• INSTRUCTIONS TO FOLLOW
Give the count of lines in the entries below that contain the string "SQUARE", and only that count.

• SUPPLIED MATERIAL
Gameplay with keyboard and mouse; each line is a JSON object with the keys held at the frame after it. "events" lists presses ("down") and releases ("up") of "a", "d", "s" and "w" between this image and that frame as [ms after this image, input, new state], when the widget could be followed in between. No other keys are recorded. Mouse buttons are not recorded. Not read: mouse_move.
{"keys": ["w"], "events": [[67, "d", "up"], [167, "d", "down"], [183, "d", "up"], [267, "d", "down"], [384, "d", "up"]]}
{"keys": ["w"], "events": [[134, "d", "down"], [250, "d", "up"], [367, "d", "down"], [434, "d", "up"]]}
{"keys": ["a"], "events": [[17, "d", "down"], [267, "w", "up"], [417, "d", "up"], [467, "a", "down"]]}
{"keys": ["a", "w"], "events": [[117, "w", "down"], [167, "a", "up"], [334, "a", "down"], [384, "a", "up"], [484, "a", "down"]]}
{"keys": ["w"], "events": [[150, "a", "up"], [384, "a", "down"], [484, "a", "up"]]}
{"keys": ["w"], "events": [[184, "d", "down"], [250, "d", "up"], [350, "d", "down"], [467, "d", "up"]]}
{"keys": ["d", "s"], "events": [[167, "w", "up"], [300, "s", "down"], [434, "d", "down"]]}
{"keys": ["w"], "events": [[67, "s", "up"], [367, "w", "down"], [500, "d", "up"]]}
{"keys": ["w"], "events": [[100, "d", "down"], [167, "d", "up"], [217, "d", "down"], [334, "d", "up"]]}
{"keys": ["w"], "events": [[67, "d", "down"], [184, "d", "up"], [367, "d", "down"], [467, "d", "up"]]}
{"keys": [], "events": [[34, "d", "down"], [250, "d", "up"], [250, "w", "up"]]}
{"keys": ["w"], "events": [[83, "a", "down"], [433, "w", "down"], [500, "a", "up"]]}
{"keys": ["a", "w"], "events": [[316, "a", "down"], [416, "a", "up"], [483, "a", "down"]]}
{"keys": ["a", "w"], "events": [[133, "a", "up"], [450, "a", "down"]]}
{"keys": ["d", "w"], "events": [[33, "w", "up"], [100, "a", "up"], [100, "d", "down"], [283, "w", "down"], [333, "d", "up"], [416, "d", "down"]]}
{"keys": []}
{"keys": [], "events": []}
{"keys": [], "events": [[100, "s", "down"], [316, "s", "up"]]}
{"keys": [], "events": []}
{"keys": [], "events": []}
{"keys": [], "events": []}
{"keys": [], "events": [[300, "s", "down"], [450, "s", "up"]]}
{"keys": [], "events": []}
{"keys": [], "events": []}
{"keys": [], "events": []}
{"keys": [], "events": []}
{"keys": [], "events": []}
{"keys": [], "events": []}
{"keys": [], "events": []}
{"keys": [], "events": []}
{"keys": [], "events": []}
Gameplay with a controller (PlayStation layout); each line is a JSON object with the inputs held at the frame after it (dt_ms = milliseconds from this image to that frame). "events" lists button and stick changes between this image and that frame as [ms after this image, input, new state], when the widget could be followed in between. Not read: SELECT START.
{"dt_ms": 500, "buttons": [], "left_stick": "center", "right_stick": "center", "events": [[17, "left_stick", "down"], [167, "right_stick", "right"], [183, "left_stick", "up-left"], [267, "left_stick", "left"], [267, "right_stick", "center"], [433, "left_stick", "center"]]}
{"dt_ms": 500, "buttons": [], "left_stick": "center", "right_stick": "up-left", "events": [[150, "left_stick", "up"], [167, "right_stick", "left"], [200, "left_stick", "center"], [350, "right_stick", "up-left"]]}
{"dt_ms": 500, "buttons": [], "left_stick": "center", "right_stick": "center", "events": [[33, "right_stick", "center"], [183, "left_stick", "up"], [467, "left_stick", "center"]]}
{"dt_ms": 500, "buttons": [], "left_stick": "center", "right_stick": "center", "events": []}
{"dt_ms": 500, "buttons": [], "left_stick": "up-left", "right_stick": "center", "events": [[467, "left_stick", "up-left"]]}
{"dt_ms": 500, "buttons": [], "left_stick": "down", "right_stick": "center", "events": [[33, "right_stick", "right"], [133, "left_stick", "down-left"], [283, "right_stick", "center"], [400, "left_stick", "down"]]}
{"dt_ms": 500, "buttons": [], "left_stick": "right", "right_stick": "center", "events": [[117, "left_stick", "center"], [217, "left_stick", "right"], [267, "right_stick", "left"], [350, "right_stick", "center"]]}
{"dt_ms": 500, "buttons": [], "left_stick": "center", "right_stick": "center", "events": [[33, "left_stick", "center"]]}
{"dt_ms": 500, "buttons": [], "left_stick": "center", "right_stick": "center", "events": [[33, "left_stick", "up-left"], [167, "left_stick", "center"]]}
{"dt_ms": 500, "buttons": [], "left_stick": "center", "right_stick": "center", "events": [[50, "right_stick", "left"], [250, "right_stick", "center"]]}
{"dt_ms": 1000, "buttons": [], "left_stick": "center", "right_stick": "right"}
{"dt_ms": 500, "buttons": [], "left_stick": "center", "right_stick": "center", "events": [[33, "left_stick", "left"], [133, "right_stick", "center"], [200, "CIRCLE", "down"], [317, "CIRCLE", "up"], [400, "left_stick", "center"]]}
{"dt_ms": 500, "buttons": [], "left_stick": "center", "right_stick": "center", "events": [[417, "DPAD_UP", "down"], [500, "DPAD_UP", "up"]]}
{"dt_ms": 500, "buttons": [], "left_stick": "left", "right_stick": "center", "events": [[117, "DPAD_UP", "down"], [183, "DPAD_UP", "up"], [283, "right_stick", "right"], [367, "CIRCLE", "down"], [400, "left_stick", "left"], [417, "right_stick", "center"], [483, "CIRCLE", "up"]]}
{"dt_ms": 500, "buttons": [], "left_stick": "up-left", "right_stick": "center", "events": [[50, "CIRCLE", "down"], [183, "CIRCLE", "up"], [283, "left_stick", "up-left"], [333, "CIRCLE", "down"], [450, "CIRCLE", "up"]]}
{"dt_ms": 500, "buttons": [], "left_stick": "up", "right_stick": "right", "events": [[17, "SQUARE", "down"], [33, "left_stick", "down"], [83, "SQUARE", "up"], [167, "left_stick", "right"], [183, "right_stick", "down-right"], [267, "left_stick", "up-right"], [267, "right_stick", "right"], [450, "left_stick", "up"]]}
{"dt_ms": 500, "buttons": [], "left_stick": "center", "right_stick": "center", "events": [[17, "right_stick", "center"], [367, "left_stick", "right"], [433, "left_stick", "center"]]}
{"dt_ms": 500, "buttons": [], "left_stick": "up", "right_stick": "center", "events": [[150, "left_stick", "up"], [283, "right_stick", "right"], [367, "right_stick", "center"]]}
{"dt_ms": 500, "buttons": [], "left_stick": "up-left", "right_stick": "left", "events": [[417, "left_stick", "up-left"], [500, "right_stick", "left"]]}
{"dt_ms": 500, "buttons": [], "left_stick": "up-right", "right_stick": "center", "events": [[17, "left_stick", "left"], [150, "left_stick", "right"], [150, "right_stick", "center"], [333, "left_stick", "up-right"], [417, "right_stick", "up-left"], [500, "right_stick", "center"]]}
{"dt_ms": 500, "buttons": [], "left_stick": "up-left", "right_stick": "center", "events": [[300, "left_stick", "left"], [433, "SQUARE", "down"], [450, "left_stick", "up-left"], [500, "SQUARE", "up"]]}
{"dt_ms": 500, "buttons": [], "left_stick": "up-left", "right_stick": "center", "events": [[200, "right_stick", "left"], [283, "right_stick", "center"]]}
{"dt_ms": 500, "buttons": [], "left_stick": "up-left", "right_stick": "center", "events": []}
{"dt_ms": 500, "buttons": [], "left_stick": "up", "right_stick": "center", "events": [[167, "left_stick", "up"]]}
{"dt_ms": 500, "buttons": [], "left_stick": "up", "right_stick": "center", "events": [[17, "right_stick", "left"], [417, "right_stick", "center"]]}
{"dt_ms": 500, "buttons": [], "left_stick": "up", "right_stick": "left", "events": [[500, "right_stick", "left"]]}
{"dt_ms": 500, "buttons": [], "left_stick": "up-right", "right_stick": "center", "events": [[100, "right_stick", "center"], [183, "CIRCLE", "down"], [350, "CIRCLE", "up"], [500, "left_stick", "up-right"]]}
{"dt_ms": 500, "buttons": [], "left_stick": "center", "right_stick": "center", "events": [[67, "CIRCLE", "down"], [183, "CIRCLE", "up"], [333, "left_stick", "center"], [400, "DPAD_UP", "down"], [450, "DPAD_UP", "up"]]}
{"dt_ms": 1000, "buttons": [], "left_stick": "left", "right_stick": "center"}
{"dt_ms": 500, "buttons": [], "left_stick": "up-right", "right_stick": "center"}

• ANSWER SPACE
2